Parse a comma-separated list of deductions. Adding the requirement to use a comma simplifies the parser implementation. The repsep method parses an arbitrary number of deduction expressions.

4

Recognize four possible deductions.

5

Call a helper function to construct the four deduction parsers.

6

The helper method for the four deductions.

7

Parse the amount, a double literal followed by dollars or percent. A corresponding Amount instance is constructed.

Let’s look at biweekly more closely. Here it is rewritten a bit to aid the discussion:

"biweekly" ~> "{" ~> deductions <~ "}" // 1

^^ { ds =>Deductions("Biweekly", 26.0, ds) } // 2

1

Find three terminal tokens, biweekly, {, and }, with the results of evaluating the deductions production between the {…}. The arrow-like operators (actually methods, as always), ~> and <~, mean drop the token on the side of the ~. So the literals are dropped and only the result ofdeductions is retained.

2

The ^^ separates the left side (reduction tokens) from the right side (grammar rule) for the production. The grammar rule takes as arguments the tokens retained. If there is more than one, a partial function literal is used of the form { case t1 ~ t2 ~ t2 => ... }, for example. In our case, ds is a Vector of Deduction instances, which is used to construct a Deductions instance.

Note that DeductionsBuilder in the internal DSL is not needed here. See the test progscala2.dsls.payroll.parsercomb.DSLSpec, which uses ScalaCheck, for exhaustive verification.

Internal Versus External DSLs: Final Thoughts

Let’s compare the internal and external DSLs the user writes. Here is the internal DSL again:

val biweeklyDeductions = biweekly { deduct =>

deduct federal_tax (25.0 percent)

deduct state_tax (5.0 percent)

deduct insurance_premiums (500.0 dollars)

deduct retirement_savings (10.0 percent)

}

Here is the external DSL again:

val input = """biweekly {

federal tax 20.0 percent,

state tax 3.0 percent,

insurance premiums 250.0 dollars,

retirement savings 15.0 percent

}"""

The external DSL is simpler, but the user must embed the DSL in strings. Hence, code completion, refactoring, color coding, and other IDE features aren’t available.

On the other hand, the external DSL is easier (and actually more fun) to implement. It should have less fragility from reliance on Scala parsing tricks.

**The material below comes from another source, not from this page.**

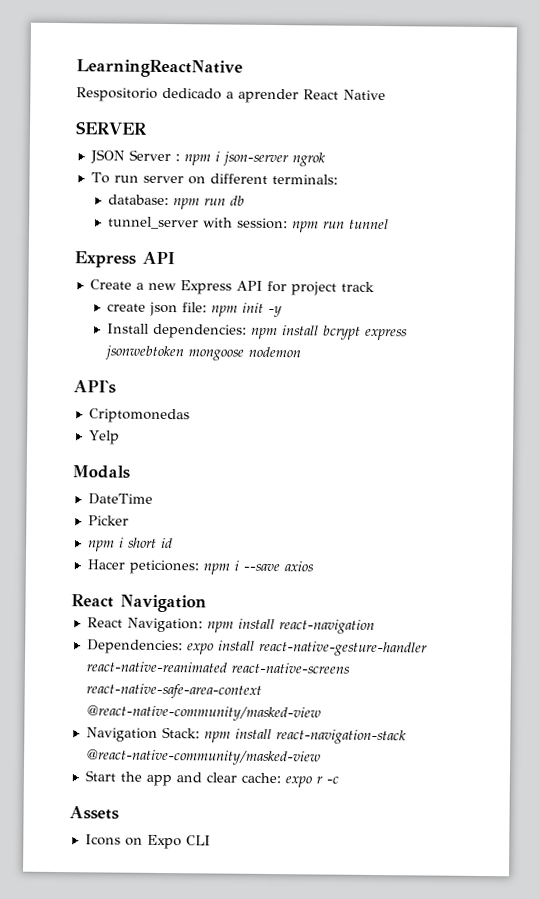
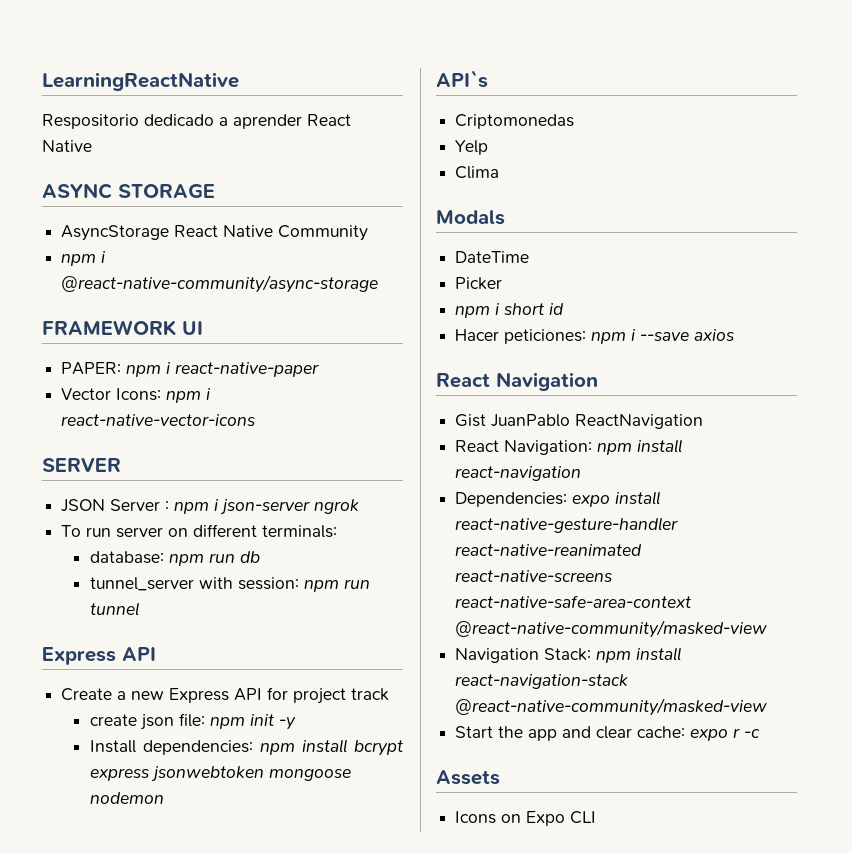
(386, 95) none -> [42,183,215,199] [61,225,369,241] [61,251,107,266] [61,275,379,293] [42,320,203,336] [61,362,320,377] [61,388,212,403] [61,414,257,426] // ASYNC STORAGE // AsyncStorage React Native Community // npm i @react-native-community/async-storage // FRAMEWORK UI // PAPER: npm i react-native-paper // Vector Icons: npm i react-native-vector-icons
(120, 437) none -> [455,166,500,179] // Clima
(207, 603) none -> [455,414,704,429] // Gist JuanPablo ReactNavigation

You’ll have to weigh which trade-offs make the most sense for your situation. If the DSL is “close-enough” that it can be implemented internally with reasonable effort and robustness, the user experience will generally be better. It’s clearly the best choice for the test libraries mentioned earlier. If the DSL is too far removed from Scala syntax, perhaps because it’s a well-known language, like SQL, using an external DSL with quoted strings is probably best.

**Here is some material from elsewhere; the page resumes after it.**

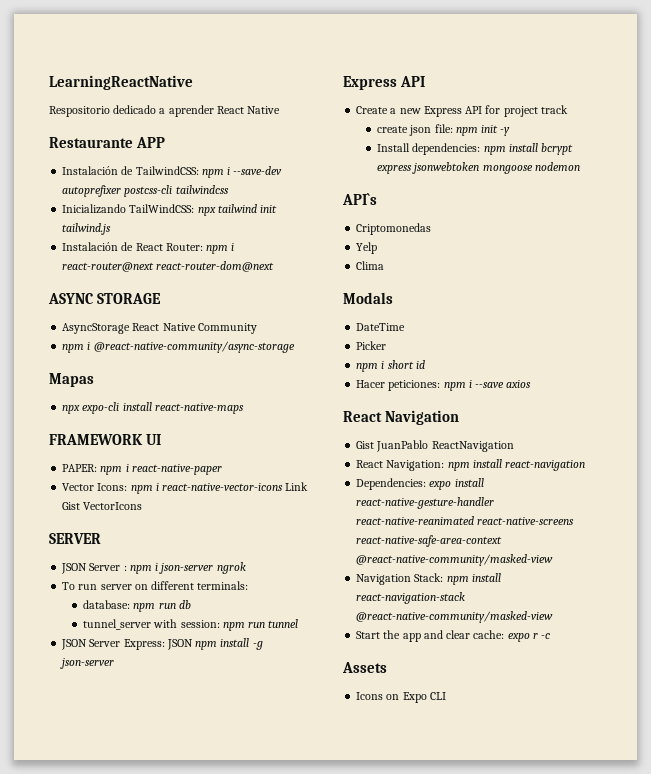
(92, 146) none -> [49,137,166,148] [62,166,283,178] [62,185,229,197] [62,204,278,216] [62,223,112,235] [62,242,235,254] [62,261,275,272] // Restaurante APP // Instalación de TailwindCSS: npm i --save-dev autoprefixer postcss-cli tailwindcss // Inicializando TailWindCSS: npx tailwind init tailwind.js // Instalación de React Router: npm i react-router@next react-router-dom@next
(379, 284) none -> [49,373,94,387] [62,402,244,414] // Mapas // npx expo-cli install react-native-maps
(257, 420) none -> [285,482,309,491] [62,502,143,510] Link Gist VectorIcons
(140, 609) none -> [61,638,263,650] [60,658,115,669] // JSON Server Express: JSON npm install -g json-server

Recall that we can implement our own string interpolators (see Build Your Own String Interpolator). This is a useful way to encapsulate a parser built with combinators behind a slightly easier syntax. For example, if you implement a SQL parser of some sort, let the user invoke it withsql"SELECT * FROM table WHERE …;", rather than having to use the parser API calls explicitly like we did.

Recap and What’s Next

It’s tempting to create DSLs with abandon. DSLs in Scala can be quite fun to work with, but don’t underestimate the effort required to create robust DSLs that meet your clients’ usability needs, while at the same time requiring reasonable effort for long-term maintenance and support.

In the next chapter, we’ll explore the Scala tools and and libraries.